▸ **SELECTED TEXT**
►
Eye For Film >> Movies >> The Barbarian Invasions (2003) Film Review
The Barbarian Invasions
Reviewed by: Angus Wolfe Murray
The Decline Of The American Empire was a famous French Canadian talkie, written and directed by Denys Arcand in 1986. Critics salivated over its wit and sophistication, meaning that grown-ups could bang on about sex without sounding misogynistic or laddish because the guys were university lecturers and, therefore, in full possession of their faculties (allegedly).
Now they are back, the same cast, the same people, except it's not a homage to sexual proclivity, rather the celebration of a long dying. Going gentle into any kind of night, good or otherwise, is not a cool thing to do. This is a rant against life (for daring to pull the plug), love (for being so inconsistent) and the self (for being such a failure).
Remy (Remy Girard) is a bad patient. He may be dying of cancer, but his libido is still demanding attention, although he can't do anything about it, and his views on the world of George W(ar) and the future of North American politics are as rumbustuous and extreme as ever. Sticking to hospital rules is something he doesn't do. Within days, he has discovered the heroin. Within a week, he's a junkie.
The cuckoos come home to roost. His ex-wife is in constant attendance. His friends, the randy academics, appear from every corner of the globe, some with partners, some without. A pair of mistresses from the adventurous years reunite with affection. His estranged son, a successful futures broker, flies in from London, with an en suite fiancee and an open chequebook. An interesting girl, called Natalie, provides the drugs. It is like a wake, with the corpse as life and soul.
◄
Stored records:
►
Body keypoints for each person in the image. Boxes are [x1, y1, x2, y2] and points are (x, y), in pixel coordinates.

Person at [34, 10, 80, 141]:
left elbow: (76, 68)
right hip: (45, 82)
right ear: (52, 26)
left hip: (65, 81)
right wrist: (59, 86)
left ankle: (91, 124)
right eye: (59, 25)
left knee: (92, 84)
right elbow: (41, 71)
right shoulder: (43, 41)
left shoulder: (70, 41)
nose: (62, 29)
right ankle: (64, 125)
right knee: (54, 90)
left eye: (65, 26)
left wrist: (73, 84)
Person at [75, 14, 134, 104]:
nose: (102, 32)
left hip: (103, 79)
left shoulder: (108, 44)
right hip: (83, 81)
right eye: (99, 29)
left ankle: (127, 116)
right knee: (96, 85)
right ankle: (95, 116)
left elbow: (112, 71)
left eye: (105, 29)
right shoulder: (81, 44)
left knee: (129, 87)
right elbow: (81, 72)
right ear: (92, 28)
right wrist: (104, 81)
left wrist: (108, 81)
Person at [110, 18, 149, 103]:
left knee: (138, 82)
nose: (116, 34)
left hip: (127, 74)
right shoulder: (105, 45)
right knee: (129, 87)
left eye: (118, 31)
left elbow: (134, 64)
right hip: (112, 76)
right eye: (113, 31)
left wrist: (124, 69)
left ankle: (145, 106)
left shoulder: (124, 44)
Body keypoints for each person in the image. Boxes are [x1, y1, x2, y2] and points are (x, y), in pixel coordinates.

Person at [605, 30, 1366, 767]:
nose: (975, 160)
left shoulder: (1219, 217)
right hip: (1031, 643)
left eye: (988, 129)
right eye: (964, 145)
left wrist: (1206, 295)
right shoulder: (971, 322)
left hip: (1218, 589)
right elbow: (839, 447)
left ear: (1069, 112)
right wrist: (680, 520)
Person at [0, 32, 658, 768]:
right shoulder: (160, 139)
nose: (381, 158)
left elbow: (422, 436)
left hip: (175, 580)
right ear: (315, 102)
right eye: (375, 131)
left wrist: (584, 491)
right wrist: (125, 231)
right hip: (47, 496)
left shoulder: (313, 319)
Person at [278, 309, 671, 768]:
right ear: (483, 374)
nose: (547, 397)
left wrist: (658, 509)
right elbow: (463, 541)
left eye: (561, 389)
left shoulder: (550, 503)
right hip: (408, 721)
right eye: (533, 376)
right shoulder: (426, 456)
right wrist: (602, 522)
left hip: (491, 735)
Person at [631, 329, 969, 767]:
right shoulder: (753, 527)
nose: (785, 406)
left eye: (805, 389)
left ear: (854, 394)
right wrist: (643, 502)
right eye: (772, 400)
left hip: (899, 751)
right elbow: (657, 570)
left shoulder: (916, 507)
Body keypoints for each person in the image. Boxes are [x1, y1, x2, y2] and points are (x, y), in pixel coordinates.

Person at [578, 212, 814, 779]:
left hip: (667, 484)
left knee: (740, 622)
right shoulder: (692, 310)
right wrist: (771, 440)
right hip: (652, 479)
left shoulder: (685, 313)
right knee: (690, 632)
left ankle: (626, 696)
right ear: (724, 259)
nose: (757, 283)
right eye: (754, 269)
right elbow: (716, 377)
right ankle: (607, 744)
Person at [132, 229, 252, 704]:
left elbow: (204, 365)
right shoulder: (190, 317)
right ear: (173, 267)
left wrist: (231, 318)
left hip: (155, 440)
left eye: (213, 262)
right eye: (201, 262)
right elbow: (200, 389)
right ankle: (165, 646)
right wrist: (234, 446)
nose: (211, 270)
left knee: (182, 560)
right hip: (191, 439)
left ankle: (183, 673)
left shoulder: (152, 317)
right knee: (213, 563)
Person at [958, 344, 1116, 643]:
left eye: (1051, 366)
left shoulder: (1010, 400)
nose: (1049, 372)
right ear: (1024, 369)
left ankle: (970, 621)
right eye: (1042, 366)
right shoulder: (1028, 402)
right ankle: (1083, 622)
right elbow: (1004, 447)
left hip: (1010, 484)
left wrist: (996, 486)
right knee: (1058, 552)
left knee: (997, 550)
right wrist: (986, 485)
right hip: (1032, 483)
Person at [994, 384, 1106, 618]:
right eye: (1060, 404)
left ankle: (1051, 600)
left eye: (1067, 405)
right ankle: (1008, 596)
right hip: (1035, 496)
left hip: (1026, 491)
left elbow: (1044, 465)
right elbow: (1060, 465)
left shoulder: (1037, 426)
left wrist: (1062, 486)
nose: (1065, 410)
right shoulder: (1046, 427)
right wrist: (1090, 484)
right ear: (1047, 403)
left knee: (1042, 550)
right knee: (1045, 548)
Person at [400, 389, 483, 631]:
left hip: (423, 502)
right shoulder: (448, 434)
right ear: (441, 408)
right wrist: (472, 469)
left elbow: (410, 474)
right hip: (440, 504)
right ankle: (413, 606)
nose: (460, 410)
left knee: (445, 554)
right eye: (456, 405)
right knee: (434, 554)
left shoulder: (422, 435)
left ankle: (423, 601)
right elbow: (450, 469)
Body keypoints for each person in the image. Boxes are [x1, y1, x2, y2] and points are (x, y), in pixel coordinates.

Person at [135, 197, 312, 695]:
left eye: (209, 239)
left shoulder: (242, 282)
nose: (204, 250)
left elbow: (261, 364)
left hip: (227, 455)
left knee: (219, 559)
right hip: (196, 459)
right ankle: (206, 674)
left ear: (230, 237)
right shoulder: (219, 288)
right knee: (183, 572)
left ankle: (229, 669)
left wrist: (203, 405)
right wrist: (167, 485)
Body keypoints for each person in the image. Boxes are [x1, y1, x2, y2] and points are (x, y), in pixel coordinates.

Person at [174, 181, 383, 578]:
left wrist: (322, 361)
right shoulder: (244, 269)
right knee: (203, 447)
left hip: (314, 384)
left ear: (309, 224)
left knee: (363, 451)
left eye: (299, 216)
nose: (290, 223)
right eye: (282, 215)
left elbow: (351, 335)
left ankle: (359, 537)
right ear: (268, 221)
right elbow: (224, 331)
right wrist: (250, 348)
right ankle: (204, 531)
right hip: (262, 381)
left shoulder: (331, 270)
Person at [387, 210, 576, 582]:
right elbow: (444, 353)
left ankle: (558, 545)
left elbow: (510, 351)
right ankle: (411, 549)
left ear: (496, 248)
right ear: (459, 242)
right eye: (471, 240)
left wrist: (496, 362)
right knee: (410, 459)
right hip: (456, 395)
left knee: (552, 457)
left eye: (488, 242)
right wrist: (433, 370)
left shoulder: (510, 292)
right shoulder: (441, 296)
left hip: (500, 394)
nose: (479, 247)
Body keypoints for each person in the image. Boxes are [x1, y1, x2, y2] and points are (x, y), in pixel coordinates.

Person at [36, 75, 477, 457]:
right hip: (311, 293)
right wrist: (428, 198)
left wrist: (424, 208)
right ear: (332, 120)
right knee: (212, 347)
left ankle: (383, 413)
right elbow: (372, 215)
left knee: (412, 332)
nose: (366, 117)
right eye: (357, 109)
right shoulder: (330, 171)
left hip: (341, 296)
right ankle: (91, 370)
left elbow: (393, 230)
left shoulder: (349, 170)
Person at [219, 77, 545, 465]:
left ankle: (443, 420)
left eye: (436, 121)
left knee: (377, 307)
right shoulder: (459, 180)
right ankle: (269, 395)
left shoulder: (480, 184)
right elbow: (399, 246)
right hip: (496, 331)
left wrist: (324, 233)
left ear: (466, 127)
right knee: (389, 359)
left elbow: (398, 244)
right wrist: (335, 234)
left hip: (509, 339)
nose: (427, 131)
◄
▸ **TASK INSTRUCTIONS**
1: How would you render this sentence from the film review in Spanish: "Sticking to hospital rules is something he doesn't do."?
2: Could you write the next part of the film review, picking up right after its final sentence?
The listing is separate material, unrelated to the film review.

▸ **RESULTS FOR EACH TASK**
1: Cumplir las normas del hospital es algo que él no hace.

2:
What is missing is a raison d'etre. No one wants to speak of death, except Remy, who never stops. The others spoil him rotten and listen to his rambling reminiscences and diatribes against the unfairness of mortality. He has opinions on everything, but is this enough upon which to build a moving picture?
For a writer as acerbic as Arcand, The Barbarian Invasions is surprisingly sentimental. Remy has been a naughty boy all his life and now that it's coming to an end, instead of retribution, he receives oodles and boodles of mushy emotion. When you stop and ask yourself how these people can drop everything and spend weeks with their old mate/lover/father/husband, there is something amiss. You shouldn't have to ask. If it's not natural, it's poetic licence and if it's not poetry, it's nonsense.
Also, what in the name of seasoned reason is an 18-certificate doing here? Has death become the new pornography?